Tantangan:
**A)** Menurut kutipan tentang penulisan sejarah Muhammadiyah, di mana sumber-sumber sejarah pada umumnya tersimpan?
**B)** Tulis lanjutan kutipan tentang penulisan sejarah Muhammadiyah, mulai setelah kalimat terakhirnya.

Kutipan:
___

YOGYAKARTA, Suara Muhammadiyah – Pada dasarnya metodologi berbeda dengan metode. Pengkajian dan penulisan tentang perjalanan Muhammadiyah banyak menggunakan pendekatan sejarah. Semua peristiwa mengacu pada sejarah. Dalam penulisan atau kajian sejarah tersebut perlu meyebutkan pendekatan yang digunakan, maka harus jelas logika dan kerangka pemikirannya.
Dalam proses penulisan, narasi sejarah dapat diambil dari berbagai sumber yang kredibel. Seperti sumber primer, yaitu sumber yang diperoleh secara langsung dari pelaku sejarah. Selain itu juga bisa diperoleh dari surat kabar, majalah, surat, diary, alat, benda, pakaian atau bangunan. Sumber sumber sejarah ini pada umumnya tersimpan di arsip, koleksi pribadi dan museum.

___

Data Hasil Ekstraksi:
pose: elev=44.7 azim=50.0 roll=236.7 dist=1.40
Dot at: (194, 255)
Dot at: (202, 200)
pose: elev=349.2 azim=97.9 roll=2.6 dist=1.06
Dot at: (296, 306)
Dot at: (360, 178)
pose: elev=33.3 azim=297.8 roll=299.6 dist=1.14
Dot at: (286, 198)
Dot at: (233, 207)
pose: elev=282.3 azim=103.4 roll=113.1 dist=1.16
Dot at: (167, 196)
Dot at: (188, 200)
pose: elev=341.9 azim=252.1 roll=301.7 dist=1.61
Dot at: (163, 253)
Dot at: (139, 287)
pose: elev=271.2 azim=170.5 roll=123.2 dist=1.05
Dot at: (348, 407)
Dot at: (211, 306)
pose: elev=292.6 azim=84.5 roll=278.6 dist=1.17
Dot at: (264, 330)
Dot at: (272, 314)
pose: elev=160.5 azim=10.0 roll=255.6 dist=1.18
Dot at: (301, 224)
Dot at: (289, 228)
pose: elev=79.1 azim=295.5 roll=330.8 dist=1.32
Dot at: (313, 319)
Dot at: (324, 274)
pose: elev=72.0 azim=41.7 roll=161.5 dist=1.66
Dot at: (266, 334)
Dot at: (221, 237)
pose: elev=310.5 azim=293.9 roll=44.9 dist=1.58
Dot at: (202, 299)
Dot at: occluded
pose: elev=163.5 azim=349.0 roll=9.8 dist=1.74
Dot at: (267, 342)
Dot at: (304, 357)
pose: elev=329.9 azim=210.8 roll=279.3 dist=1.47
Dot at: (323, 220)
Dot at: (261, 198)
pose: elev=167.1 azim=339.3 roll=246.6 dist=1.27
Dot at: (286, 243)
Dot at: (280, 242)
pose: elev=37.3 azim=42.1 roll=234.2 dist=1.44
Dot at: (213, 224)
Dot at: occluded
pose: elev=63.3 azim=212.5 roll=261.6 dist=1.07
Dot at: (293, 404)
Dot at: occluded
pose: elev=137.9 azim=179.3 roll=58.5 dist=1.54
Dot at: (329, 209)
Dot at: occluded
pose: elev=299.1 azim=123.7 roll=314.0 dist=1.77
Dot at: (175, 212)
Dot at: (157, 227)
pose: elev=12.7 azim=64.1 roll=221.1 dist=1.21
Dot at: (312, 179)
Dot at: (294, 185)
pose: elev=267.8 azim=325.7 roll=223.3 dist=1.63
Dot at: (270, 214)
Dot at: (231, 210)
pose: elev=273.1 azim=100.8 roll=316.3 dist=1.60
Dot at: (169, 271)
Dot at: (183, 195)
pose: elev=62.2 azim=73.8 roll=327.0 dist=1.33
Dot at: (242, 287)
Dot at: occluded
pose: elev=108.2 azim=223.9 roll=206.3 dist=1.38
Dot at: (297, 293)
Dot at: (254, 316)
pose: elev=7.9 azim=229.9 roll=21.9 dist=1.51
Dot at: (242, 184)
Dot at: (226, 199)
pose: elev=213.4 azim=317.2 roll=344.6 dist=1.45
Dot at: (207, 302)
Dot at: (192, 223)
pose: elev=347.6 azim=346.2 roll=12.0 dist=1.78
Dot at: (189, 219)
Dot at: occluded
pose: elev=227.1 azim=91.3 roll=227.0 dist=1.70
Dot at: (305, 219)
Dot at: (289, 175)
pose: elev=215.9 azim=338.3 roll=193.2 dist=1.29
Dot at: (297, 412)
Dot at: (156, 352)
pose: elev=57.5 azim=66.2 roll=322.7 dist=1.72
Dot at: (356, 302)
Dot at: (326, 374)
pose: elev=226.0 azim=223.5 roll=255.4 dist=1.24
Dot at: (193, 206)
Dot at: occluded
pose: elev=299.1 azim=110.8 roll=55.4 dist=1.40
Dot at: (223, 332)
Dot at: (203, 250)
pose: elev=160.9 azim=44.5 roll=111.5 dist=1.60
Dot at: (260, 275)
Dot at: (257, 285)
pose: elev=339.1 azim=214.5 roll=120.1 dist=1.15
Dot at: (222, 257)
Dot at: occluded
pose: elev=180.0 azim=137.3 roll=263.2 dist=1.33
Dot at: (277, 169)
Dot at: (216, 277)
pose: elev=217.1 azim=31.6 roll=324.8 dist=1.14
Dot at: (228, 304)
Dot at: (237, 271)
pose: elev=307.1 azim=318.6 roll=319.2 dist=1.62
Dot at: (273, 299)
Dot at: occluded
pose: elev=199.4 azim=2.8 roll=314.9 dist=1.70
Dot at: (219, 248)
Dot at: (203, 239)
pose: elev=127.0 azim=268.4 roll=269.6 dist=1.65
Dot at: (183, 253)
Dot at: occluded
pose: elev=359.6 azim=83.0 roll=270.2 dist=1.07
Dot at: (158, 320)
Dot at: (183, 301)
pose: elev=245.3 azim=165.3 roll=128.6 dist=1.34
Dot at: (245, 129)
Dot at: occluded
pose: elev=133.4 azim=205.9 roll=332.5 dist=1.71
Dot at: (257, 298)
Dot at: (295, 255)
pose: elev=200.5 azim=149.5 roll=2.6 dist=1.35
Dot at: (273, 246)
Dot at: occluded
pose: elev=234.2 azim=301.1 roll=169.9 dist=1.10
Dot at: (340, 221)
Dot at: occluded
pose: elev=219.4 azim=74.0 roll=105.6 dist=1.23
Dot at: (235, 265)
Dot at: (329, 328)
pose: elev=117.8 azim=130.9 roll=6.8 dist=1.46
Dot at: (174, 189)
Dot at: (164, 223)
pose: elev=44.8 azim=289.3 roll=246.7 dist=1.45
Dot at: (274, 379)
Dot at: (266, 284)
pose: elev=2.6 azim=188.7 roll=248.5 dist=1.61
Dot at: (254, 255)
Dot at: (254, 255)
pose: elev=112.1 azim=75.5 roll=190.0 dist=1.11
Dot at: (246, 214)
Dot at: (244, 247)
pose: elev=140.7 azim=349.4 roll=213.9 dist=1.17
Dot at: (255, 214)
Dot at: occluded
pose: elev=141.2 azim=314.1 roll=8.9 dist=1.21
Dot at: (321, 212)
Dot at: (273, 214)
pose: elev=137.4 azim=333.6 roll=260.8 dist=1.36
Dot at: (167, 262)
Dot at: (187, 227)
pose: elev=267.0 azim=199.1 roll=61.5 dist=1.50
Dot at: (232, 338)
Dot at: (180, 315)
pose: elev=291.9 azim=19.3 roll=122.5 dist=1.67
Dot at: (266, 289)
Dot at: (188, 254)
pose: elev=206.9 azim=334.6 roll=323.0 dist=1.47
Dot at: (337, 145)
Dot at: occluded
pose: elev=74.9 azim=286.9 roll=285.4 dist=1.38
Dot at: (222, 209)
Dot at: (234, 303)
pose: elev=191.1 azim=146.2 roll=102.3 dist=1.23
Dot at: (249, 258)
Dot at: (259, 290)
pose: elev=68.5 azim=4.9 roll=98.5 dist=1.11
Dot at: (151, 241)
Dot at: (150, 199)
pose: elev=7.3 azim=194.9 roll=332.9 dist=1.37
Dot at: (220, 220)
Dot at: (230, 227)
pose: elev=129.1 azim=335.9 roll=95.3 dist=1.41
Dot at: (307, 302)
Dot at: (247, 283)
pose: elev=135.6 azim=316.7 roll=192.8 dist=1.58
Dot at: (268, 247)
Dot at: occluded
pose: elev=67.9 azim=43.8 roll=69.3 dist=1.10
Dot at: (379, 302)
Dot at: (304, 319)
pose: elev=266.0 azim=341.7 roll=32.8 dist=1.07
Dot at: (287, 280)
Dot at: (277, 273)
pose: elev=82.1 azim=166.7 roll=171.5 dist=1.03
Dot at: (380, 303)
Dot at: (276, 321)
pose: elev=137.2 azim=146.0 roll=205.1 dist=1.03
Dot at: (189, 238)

___

Hasil per Tugas:
**A)** Di arsip, koleksi pribadi, dan museum.

**B)**
“Semisal pendekatan dalam penulisan sejarah keagamaan yang berkembang dalam suatu daerah, maka perlu menggunakan pendekatan antropologi. Berkembang dalam kehidupan masyarakat berdasarkan perspektif yang ditentukan oleh penulis sejarah. Di dalam perumusan biasanya akan terjadi perbedaan,” ujar Dudung Abdurrahman, Guru Besar Sejarah Kebudayaan UIN Sunan Kalijaga dalam Workshop kepenulisan sejarah lokal Muhammadiyah dengan tema “Merebut Tafsir Sejarah Indonesia Melalui Penulisan Sejarah Lokal Muhammadiyah” (6/11).
Dudung menambahkan, adapula sumber sejarah yang diperoleh secara tidak langsung dari pelaku sejarah. Hal ini disebut sebagai sumber sekunder. Peneliti sejarah biasa menggunakan sumber sekunder untuk memperkaya rekonstruksi peristiwa sejarah.
Berdasarkan jenis sumber sejarah. Terbagi menjadi beberapa jenis diantaranya sumber tertulis, sumber yang diperoleh dari peninggalan tertulis, seperti dokumen, surat kabar, arsip, dan prasasti. Sumber lisan, sumber yang diperoleh langsung dari pelaku/saksi sejarah. Misalnya adalah melakukan wawancara dengan pelaku sejarah perjuangan Muhammadiyah melawan penjajah. Sumber benda, sumber ini diperoleh dari peninggalan kebendaan. Seperti gedung Muhammdiyah, sekolah, langgar yang ada di daerah atau wilayah untuk digunakan sebagai tempat ibadah, rapat dan lain sebagainya.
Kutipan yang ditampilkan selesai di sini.